Electrical Maintenance Technician: Job Duties & Employment Info
Learn about what an electrical maintenance technician does. Read on for more information about becoming a field or bench technician in the electric maintenance professions, including the education requirements, expected salary and employment outlook.
An electrical maintenance technician is an important part of the team that keeps most industries running effectively. Any site that relies on electric power to operate the facility or its equipment uses members of the electric maintenance professions to ensure that everything functions smoothly. The electrical maintenance technician installs or repairs equipment that has electrical components either on site or at centralized repair facilities.
How to Become an Electrical Maintenance Technician
A post-secondary education consisting of an associate degree in electrical and electronic maintenance is the minimum for most electrical maintenance technician positions. Employers typically want work experience in the field as well.

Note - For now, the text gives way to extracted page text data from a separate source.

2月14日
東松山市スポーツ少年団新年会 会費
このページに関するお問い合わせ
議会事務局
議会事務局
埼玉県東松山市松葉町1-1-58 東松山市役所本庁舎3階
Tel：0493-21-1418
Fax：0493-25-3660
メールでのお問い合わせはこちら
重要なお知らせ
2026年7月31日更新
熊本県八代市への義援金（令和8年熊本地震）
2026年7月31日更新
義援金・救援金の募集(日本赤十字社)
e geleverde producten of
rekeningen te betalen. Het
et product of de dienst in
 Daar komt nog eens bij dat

In addition to the necessary job skills working with electrical equipment, those in the electric maintenance professions must have good eyesight and the ability to interact smoothly with customers or employers. The electrical maintenance technician should be physically able to work in sometimes uncomfortable positions for lengthy periods without sacrificing safe practices.
Career and Economic Outlook
Electric maintenance professions are projected to grow at a slower-than-average rate during the 2012-2022 decade, with some variance in growth rate depending upon the field of specialty. The median salary for all electrical and electronic maintenance and repair professions was $51,220 in 2012, according to the U.S. Bureau of Labor Statistics (BLS).
Alternate Career Options
Some electricians enter the profession with a technical school education, but many learn their skills through 4-year apprenticeships. The BLS reports that most states require licensure. Electricians install electrical systems for home and business owners. Faster than average employment growth of 20% was projected by the BLS for electricians from 2012-2022. These professionals earned median hourly wages of $23.96 in 2012, according to the BLS.
Broadcast and Sound Engineering Technician
Although some formal training or work experience is sometimes required, broadcasting and sound engineering techs can find employment right after graduating from high school. These technicians operate and maintain electrical equipment used for concerts, television shows, movies and sound recordings. Although the employment outlook varies by specialty area, this field overall expected a 9% increase of jobs from 2012-2022, according to the BLS. In May 2012, sound engineering techs earned a median hourly salary of $22.27, while broadcast techs took home $18.21, the BLS reported.